— Вам нужен именно он.
— Похоже, нужен…
Вероятно, ему было около пятидесяти или немного за пятьдесят — плотный мужчина с копной прямых седеющих волос, подкупающей простотой общения и легкостью движений. Насколько Элизабет заметила, он носил любую одежду совершенно естественно. Лиз редко чувствовала что-то подобное. Если все сшито великолепно, то носить вещи — одно удовольствие. Одежда должна смотреться безукоризненно, надо хорошо выдержать цвет. Но умение держаться — вот в чем вся соль.
А Элизабет никогда за всю свою жизнь не могла просто и элегантно одеваться.
— Полагаю, нам следует расширить помещение справа, — сказал Том Карвер. — Мы дадим вам действительно много пространства для удобной жизни. Потом у вас появится в комнате свет — как с севера, так и с юга. А там вы заведете целую кучу кошек, — он постучал костяшками пальцев по стене другой комнаты. — Чем вы занимаетесь?
— Я — госслужащая.
— Министерство финансов?
Она смутилась и отрицательно покачала головой:
— Дела о наследстве. В основном — библиотеки.
— Почему вы смущаетесь? Библиотеки — это превосходно.
— В этом — вся проблема.
Том улыбнулся.
— Нам надо сделать этот дом богемным?
Элизабет рассмеялась и проговорила:
— От такого я бы пришла в ужас.
— Шучу, шучу — сказал мистер Карвер, — однако не повредит засучить рукава.

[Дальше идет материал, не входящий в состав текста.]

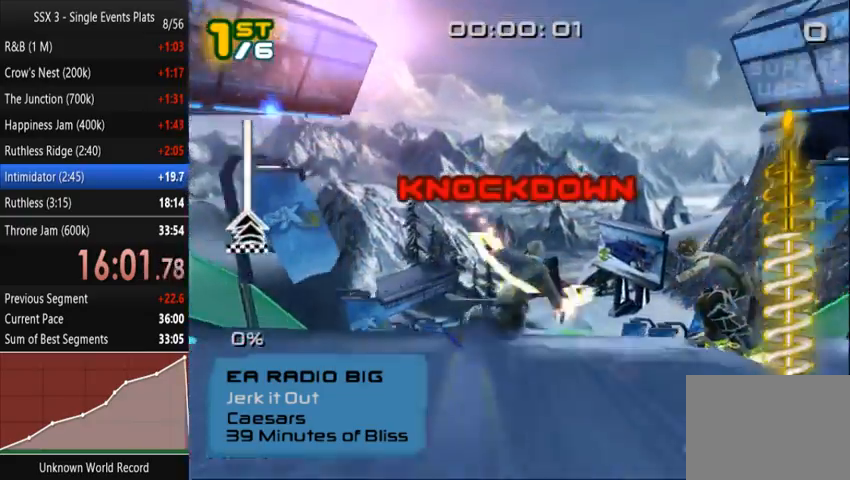
{"dt_ms": 1000, "buttons": ["SQUARE"], "left_stick": "up", "right_stick": "center"}
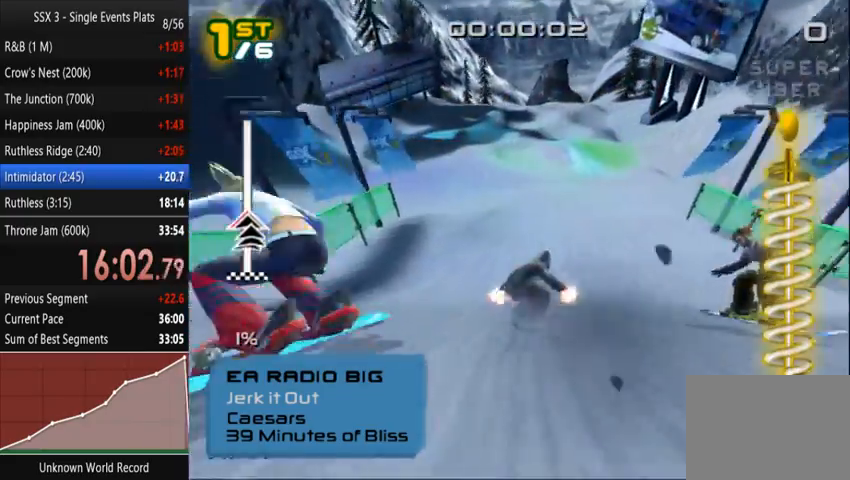
{"dt_ms": 500, "buttons": ["SQUARE"], "left_stick": "up", "right_stick": "center", "events": []}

Если мы развернем кухню на северную сторону от этой комнаты, то у вас появится возможность отдыхать на южной стороне.
— Мне не нужен отдых, — ответила она. — Нет, мне необходим сад.
«Я должна научиться работать в саду», — подумала она про себя, взглянув вниз. В безупречной квартире на Дрейкотт-авеню было не больше одного балконного ящика. Комнатные растения, подаренные друзьями, убедили Элизабет: она относится к тому типу женщин, которым друзья дарят комнатные растения, а не букеты цветов — охапки лилий или сирени. И эти растения почти всегда погибают — из-за ее же беспокойства по их поводу. Но сад — совсем другое дело. Сады сохраняет природа, а не какие-то инструкции на пластиковых мешочках. Природа щедро и неизменно делится с растениями своей чудотворной энергией, сменяя времена года. А значит, есть какие-то иные основы для ведения садоводства, чем простое следование готовому рецепту. «Полагаю, я достигла возраста для садоводства, — подумала Лиз. — Разве не на пороге сорока люди начинают этим заниматься? Как раз тогда они понимают, что это единственный шанс сделать свою жизнь созидательной и счастливой».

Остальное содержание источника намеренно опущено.